I did a quick web search (without Google) and I only found a few old complaints on line about this, but in my small circle of friends, this is a pretty high number of complaints considering how few use Google for their small businesses.

I was wondering if anyone else out there has experienced this issue?

Okay- maybe it is a security post after all…

–Adrian Lane

Thursday, July 03, 2008

YouTube, Viacom, And Why You Should Fear Google More Than The Government

By Rich

Reading Wired this morning (and a bunch of other blogs), I learned that a judge ordered Google/YouTube to turn over ALL records of who watched what on YouTube. To Viacom of all organizations, as part of their lawsuit against Google for hosting copyrighted content. The data transfered over includes IP address and what was watched.

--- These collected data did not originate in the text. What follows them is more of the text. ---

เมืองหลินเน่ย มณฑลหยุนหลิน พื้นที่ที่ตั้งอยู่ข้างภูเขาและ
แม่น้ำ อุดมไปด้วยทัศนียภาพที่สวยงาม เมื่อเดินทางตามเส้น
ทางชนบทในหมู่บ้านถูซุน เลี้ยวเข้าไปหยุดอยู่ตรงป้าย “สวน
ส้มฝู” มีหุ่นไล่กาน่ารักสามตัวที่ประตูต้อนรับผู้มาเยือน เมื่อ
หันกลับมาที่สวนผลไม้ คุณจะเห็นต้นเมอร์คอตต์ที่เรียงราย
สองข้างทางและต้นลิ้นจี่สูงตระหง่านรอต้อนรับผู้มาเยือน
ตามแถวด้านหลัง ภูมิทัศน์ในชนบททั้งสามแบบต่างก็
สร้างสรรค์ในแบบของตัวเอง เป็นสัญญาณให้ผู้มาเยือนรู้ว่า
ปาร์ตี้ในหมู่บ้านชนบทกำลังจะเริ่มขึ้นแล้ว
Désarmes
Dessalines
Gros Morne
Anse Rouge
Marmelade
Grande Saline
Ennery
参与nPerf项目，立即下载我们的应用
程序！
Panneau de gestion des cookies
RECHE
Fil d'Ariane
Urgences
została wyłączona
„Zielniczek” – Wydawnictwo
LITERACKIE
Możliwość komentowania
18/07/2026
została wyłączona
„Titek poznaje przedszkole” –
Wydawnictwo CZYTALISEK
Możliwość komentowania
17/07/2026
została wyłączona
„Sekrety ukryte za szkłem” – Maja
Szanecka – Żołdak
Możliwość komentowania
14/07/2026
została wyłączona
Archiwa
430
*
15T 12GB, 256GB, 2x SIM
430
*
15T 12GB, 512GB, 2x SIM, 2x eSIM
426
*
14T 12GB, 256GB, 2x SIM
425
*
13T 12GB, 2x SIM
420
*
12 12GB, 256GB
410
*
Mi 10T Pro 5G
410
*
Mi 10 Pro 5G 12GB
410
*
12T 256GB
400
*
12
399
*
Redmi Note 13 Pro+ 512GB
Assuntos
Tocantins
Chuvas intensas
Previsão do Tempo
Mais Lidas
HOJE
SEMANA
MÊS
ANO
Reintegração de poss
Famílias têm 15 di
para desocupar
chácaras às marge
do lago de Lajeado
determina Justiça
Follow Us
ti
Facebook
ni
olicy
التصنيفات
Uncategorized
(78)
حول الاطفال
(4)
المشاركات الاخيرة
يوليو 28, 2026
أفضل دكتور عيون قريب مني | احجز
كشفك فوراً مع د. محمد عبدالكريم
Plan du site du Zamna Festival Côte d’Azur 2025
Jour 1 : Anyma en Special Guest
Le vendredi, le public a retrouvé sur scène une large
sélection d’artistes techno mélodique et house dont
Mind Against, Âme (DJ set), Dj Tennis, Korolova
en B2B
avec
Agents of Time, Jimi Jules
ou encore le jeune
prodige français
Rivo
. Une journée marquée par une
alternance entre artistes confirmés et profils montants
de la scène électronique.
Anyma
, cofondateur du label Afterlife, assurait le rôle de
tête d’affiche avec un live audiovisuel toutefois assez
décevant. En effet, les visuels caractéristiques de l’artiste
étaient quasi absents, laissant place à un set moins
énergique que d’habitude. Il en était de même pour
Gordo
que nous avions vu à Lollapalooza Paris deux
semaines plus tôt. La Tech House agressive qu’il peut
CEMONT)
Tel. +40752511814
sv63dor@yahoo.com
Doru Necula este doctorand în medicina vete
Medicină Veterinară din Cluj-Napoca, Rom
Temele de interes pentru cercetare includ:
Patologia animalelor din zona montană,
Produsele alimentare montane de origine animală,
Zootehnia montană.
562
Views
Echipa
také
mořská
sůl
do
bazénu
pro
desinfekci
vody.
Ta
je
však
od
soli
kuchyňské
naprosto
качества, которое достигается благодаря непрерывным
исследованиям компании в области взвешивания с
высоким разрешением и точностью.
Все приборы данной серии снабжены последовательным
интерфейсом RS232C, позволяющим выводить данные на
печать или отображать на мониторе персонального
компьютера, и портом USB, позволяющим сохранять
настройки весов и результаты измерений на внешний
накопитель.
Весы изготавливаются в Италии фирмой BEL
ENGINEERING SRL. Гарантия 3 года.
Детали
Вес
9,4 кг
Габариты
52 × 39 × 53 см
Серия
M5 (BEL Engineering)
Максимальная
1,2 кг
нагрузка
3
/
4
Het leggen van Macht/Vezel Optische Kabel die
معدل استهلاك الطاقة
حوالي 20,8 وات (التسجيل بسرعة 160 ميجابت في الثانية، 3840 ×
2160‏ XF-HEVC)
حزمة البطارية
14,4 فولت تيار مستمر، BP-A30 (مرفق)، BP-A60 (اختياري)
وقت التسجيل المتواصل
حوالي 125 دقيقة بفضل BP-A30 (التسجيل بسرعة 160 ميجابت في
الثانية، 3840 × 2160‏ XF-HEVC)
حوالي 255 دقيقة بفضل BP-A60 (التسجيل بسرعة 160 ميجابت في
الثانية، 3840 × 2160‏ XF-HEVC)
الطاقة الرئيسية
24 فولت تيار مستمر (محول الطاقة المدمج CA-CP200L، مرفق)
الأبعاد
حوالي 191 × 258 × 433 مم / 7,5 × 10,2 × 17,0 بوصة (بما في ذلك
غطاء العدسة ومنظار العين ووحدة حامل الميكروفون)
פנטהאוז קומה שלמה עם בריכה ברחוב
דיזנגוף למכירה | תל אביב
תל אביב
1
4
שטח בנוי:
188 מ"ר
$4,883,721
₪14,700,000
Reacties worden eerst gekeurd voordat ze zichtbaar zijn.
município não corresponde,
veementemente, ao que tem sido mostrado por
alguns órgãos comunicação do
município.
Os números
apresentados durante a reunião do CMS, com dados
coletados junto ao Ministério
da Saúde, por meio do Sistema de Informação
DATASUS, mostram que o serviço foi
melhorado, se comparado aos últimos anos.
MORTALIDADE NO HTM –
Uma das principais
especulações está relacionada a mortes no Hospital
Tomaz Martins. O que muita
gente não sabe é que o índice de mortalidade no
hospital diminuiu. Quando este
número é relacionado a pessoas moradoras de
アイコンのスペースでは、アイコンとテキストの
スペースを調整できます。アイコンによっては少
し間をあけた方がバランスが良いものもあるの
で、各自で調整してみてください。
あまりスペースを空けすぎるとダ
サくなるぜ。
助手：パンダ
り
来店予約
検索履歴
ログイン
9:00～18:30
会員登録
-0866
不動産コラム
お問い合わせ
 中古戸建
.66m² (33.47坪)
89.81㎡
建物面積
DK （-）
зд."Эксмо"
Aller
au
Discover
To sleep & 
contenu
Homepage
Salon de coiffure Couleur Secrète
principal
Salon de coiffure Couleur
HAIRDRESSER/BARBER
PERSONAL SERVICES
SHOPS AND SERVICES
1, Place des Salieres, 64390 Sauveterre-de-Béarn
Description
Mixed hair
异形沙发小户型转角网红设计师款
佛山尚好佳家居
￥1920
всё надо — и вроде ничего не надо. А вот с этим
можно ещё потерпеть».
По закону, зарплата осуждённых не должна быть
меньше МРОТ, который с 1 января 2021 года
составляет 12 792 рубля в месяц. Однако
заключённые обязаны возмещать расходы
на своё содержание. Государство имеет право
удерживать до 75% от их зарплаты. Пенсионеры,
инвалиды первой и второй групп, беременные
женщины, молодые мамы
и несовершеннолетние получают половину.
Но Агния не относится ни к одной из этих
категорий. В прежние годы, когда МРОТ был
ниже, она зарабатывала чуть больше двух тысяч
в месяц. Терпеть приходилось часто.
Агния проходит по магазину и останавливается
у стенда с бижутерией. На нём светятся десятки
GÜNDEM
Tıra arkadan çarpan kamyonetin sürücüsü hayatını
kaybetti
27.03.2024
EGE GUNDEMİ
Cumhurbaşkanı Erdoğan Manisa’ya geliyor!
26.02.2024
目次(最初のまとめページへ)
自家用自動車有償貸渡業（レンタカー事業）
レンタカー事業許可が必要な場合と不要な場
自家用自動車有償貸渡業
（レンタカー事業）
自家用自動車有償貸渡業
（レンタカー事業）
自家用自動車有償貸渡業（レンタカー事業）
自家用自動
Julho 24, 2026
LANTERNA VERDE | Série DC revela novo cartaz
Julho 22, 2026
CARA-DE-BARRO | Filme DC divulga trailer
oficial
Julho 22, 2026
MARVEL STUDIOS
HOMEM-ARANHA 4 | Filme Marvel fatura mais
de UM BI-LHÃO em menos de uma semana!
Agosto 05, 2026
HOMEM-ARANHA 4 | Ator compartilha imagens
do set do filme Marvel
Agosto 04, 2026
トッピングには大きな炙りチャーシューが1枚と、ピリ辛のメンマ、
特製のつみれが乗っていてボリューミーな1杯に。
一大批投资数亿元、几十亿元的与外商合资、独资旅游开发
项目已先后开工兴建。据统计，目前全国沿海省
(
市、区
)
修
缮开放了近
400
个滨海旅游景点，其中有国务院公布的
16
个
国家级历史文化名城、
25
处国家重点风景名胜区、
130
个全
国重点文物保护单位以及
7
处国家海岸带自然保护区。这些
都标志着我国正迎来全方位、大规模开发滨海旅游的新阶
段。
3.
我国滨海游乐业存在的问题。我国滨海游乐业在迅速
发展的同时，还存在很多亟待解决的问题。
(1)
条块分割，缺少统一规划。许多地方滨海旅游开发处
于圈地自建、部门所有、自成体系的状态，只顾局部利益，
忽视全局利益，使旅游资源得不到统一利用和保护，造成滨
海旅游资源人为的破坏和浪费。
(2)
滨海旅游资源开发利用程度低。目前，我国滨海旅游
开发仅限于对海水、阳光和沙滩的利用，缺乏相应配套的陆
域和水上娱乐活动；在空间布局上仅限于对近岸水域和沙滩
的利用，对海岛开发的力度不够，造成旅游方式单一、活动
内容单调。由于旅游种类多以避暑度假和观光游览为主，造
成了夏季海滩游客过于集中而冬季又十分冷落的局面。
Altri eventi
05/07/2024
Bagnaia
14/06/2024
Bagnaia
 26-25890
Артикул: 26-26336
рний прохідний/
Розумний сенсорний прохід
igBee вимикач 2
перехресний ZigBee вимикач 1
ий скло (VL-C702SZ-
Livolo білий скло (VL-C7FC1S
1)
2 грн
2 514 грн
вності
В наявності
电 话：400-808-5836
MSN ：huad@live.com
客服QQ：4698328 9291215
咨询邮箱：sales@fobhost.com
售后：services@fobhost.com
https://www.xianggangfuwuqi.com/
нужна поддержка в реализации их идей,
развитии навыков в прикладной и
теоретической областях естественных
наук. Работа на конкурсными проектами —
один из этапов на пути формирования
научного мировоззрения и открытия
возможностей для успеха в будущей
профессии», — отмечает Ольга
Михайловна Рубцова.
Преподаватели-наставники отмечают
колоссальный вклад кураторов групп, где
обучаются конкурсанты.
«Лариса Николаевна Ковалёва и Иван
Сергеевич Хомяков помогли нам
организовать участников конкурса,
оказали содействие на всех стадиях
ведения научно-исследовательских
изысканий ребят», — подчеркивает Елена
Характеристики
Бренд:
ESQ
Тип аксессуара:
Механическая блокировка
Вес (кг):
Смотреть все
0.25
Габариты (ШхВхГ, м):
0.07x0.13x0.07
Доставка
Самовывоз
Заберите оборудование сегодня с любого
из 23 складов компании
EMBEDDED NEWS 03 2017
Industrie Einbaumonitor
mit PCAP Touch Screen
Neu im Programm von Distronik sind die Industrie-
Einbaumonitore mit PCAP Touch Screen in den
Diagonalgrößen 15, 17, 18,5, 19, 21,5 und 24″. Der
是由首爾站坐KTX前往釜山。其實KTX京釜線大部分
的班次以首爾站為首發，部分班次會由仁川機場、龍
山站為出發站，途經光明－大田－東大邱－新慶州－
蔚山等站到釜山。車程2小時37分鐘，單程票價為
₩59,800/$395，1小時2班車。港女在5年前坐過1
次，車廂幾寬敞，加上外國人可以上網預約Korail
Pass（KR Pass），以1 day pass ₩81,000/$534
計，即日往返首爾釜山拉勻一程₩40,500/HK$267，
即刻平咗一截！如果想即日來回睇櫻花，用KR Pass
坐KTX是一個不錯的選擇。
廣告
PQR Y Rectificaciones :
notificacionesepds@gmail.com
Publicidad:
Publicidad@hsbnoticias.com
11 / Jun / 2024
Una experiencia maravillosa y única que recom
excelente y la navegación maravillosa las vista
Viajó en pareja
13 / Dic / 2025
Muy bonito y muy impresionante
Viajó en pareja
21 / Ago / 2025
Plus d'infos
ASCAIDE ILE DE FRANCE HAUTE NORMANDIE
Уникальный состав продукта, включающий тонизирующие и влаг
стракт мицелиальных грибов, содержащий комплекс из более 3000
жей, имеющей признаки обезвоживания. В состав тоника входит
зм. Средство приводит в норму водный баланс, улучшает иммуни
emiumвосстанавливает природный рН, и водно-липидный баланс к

Gee, think that might leak at some point? Ever watch YouTube porn from an IP address that can be tied to you? No porn? How about singing cats? Yeah, I thought so you sick bastard.

But wait, what are the odds of tracing an IP address back to an individual? Really damn high if you use any other Google service that requires a login, since they basically never delete data. Even old emails can tie you back to an IP, never mind a plethora of other services. Ever comment on a blog?

The government has a plethora of mechanisms to track our activity, but even with recent degradations in their limits for online monitoring, we still have a heck of a lot of rights and laws protecting us. Even the recent warrantless wiretapping issue doesn’t let a government agency monitor totally domestic conversations without court approval.

But Google? (And other services). There’s no restriction on what they can track (short of reading emails, or listening in on VoIP calls). They keep more damn information on you than the government has the infrastructure to support. Searches, videos you’ve watched, emails, sites you visit, calendar entries, and more. Per their privacy policies some of this is deleted over time, but even if you put in a request to purge your data it doesn’t extend to tape archives. It’s all there, waiting to be mined. Feedburner, Google Analytics. You name it.

Essentially none of this information is protected by law. Google can change their privacy policies at any time, or sell the content to anyone else.

Think it’s secure? Not really- I heard of multiple XSS 0days on Google services this week. I’ve seen some of their email responses to security researchers; needless to say, they really need a CSO.

I’m picking on Google here, but most online services collect all sorts of information, including Securosis. In some cases, it’s hard not to collect it. For example, all comments on this blog come with an IP address. The problem isn’t just that we collect all sorts of information, but that we have a capacity to correlate it that’s never been seen before.

Our laws aren’t even close to addressing these privacy issues.

On that note, I’m disabling Google Analytics for the site (I still have server logs, but at least I have more control over those). I’d drop Feedburner, but that’s a much more invasive process right now that would screw up the site badly.

Glad I have fairly tame online habits, although I highly suspect my niece has watched more than a few singing cat videos on my laptop. It was her, I swear!